Venezuela’s oil industry wasn’t a solo project; it was built with American investment starting in 1914. For decades, Venezuela was the U.S.’s favorite ally. They supplied the oil that fueled the Allies during World War II and remained anti-communist during the Cold War. Venezuela was the “model democracy” of Latin America. Then came 1998, and Venezuelans made the decision to elect Chávez. Their divorce from the U.S. was soon underway. Chávez used oil as a weapon. He toured OPEC (Organization of Petroleum Exporting Countries) nations to hike gas prices for Americans, visited Saddam Hussein, and fueled the left across South America.
Since 2014, Venezuela has existed in a state of prolonged instability. As conditions deteriorated, an estimated seven to eight million people have left the country, creating one of the largest migration crises in the world, not caused by war.
Maduro stayed in power for years largely because the military backed him and because corruption tied the armed forces directly to drug money, but by 2025 the U.S. government took a very different approach. Under President Trump, the so-called “Cartel de los Soles” was designated as a terrorist organization, and Nicolás Maduro and his inner circle were linked to the cartel. Then, the U.S. expanded sanctions and even offered a large reward for information leading to his arrest, treating him less like a foreign head of state and more like a fugitive wanted for narcoterrorism.

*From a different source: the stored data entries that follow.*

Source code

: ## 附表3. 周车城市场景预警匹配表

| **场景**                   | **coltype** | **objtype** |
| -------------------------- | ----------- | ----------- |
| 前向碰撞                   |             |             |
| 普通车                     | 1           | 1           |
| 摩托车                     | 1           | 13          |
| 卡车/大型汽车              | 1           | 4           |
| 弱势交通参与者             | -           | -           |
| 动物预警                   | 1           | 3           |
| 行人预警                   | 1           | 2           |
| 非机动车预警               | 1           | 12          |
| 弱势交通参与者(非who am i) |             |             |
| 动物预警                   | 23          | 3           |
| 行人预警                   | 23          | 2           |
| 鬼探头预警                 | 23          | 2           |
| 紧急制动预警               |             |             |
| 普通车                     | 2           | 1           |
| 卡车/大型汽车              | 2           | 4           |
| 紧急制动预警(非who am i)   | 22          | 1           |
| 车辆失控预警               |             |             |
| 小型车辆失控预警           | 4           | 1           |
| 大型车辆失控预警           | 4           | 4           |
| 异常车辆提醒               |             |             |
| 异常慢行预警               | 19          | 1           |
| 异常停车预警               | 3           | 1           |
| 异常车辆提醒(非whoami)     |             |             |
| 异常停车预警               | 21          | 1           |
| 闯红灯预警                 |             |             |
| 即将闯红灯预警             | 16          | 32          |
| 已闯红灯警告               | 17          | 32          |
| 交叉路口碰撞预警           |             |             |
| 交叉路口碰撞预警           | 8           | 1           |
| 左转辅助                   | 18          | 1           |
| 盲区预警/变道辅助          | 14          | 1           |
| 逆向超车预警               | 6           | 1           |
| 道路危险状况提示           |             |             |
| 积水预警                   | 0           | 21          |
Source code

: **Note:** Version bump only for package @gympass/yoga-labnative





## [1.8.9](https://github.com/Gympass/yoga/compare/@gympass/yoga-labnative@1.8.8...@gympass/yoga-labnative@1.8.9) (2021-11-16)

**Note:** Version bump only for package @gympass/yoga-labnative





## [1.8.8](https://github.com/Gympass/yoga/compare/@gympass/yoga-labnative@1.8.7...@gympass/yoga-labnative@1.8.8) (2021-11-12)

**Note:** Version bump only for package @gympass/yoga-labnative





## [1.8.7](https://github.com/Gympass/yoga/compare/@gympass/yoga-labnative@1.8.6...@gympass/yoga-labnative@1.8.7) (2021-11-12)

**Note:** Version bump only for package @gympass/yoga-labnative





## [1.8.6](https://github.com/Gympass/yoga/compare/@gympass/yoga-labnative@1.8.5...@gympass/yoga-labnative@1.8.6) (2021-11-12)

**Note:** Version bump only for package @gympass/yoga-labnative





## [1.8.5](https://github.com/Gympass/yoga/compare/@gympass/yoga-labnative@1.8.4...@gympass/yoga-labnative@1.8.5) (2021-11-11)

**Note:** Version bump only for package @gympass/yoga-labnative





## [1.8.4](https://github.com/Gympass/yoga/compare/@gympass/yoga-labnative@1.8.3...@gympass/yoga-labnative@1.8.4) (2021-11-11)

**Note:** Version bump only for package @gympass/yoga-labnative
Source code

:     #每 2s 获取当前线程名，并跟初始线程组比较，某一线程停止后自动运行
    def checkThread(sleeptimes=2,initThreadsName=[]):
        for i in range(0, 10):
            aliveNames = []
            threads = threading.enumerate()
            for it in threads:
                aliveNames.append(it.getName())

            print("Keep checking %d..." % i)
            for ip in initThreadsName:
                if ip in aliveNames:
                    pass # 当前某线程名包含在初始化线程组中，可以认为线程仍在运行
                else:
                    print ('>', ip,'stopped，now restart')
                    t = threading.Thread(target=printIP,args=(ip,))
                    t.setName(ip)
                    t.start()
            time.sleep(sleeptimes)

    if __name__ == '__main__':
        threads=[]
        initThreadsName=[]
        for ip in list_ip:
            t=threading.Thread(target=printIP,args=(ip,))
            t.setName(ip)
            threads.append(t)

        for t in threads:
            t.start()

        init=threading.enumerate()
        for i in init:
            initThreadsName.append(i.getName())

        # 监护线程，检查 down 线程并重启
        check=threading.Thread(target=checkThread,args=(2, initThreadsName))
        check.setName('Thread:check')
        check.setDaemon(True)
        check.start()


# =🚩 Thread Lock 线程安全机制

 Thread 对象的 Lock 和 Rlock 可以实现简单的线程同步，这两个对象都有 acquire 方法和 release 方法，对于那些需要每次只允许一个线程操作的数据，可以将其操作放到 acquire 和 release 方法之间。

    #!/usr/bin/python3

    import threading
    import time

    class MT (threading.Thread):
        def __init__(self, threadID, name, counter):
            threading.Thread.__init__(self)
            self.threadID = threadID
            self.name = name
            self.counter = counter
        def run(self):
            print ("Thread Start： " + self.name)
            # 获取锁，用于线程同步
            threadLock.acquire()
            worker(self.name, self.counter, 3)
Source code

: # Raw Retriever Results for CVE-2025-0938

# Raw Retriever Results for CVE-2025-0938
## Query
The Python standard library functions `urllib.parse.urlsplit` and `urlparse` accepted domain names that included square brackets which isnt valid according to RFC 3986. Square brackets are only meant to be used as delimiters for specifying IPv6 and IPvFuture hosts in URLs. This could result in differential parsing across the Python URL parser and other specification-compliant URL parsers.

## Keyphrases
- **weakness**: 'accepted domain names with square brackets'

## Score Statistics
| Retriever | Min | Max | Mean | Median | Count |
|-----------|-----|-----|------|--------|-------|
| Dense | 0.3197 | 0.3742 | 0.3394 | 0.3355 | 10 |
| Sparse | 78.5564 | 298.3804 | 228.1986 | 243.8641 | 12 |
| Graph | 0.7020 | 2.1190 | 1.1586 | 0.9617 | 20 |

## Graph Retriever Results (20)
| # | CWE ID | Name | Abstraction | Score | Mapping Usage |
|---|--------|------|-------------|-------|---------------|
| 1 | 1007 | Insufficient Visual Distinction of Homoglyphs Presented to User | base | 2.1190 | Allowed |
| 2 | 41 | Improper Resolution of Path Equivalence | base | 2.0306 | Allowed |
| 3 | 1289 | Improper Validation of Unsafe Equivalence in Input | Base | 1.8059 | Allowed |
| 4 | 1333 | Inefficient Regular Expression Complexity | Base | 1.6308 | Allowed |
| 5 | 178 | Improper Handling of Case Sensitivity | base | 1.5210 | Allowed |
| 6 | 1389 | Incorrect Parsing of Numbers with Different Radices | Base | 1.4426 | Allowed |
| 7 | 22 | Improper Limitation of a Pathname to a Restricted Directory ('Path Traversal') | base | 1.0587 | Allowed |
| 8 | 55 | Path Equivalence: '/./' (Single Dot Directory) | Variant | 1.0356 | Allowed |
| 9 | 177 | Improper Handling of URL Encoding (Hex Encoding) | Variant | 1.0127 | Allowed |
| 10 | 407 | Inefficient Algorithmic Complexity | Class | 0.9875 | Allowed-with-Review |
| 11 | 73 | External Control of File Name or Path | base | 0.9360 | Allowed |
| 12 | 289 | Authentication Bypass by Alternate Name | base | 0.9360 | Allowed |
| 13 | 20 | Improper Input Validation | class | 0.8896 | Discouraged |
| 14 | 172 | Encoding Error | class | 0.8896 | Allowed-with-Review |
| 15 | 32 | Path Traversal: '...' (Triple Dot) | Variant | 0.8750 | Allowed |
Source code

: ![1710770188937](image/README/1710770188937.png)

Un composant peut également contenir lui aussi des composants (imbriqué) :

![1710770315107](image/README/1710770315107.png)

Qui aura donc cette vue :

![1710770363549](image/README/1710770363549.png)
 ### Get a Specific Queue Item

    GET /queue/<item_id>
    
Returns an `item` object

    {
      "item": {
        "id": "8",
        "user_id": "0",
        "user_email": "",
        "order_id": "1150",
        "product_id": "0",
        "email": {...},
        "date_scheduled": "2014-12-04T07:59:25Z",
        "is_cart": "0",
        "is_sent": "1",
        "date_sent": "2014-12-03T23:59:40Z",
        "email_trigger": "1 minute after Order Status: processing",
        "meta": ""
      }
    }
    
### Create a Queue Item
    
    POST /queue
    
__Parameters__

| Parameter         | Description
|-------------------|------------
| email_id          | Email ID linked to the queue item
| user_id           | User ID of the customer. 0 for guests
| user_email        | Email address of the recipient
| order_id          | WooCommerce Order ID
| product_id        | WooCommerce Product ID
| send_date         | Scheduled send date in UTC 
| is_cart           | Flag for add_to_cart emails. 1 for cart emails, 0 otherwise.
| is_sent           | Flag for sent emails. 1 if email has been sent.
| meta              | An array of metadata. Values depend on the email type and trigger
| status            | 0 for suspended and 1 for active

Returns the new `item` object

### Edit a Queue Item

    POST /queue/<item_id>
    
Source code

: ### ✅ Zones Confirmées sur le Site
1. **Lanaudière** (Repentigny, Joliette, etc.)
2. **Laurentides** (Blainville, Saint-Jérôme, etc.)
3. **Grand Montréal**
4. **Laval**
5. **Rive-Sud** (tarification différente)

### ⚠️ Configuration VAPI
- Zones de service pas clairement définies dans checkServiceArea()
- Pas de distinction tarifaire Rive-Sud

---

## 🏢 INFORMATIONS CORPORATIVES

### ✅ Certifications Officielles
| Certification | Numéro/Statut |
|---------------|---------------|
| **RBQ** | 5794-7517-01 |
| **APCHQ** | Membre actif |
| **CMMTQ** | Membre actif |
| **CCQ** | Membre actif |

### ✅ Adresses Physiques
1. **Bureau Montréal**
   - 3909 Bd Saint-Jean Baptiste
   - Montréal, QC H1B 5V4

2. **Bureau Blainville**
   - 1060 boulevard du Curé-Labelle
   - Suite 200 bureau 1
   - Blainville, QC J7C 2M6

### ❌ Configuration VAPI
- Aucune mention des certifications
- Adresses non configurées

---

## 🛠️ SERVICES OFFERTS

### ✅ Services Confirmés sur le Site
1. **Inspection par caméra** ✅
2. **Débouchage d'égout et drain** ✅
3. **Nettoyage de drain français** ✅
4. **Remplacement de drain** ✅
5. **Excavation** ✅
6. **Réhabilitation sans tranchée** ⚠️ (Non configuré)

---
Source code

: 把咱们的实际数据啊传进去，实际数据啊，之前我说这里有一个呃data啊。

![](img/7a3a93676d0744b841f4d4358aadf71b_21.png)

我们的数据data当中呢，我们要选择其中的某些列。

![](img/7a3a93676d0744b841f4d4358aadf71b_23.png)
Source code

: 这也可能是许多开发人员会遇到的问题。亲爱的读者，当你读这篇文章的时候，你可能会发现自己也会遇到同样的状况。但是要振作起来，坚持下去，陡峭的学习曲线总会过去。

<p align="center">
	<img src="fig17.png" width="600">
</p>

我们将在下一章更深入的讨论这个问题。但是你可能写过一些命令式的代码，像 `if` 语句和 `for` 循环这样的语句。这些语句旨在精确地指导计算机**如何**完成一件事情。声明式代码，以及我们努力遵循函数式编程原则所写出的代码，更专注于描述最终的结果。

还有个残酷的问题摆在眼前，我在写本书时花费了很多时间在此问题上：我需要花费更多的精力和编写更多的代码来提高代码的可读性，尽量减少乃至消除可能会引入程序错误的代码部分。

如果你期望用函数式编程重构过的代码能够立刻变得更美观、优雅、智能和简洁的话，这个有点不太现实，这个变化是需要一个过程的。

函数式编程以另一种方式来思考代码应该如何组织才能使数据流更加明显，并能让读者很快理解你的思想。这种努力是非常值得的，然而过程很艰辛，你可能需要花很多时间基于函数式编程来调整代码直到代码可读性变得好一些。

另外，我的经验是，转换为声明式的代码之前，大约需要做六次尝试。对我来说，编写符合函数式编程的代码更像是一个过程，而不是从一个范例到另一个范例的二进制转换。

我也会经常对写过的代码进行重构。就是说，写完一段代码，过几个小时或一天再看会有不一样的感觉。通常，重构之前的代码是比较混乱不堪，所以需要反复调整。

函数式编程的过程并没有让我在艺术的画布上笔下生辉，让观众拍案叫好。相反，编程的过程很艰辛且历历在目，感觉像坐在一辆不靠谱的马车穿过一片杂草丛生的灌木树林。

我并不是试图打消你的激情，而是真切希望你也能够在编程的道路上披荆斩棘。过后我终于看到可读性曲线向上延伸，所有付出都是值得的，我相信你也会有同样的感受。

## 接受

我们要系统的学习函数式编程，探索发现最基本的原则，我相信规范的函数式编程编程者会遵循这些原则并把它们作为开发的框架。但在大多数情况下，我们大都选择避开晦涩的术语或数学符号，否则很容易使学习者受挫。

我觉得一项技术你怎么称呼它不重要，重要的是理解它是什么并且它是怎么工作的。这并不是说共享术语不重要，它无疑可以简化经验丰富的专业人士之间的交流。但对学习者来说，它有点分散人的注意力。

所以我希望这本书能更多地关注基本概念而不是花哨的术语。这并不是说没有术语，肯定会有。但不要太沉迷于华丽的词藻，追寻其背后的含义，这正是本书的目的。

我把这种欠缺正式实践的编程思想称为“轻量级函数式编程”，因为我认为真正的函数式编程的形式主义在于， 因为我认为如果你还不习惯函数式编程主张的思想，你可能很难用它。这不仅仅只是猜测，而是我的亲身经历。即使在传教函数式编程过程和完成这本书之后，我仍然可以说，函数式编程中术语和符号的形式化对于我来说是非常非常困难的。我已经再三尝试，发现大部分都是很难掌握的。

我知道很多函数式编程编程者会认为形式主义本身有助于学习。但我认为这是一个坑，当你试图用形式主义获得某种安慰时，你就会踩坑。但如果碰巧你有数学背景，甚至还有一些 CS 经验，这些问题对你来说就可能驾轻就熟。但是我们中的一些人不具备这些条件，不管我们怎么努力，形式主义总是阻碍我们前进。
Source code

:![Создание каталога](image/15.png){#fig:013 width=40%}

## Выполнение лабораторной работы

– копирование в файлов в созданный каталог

On January 3, 2026, Nicolás Maduro was removed from power in a U.S. operation and brought to the United States, where he is now being held in federal custody in Brooklyn awaiting trial on charges of drug trafficking and narcoterrorism. Venezuela has now entered a transition period, with provisional leadership and unresolved debates about its political and economic future.
But this moment should not be mistaken for an ending or a simple victory. Venezuela’s story was never just about oil, and it was never just about drugs. It is about how a country with immense wealth was hollowed out by ideology, corruption, and international indifference until it became both a humanitarian disaster and a security threat.
For years, Venezuela only mattered once its collapse crossed borders when drugs reached American cities and migration overwhelmed neighboring countries. That selective attention is part of the tragedy. Venezuela did not suddenly become important in 2026. It has always mattered. The difference is that now the world can no longer pretend it didn’t know where we were on the map.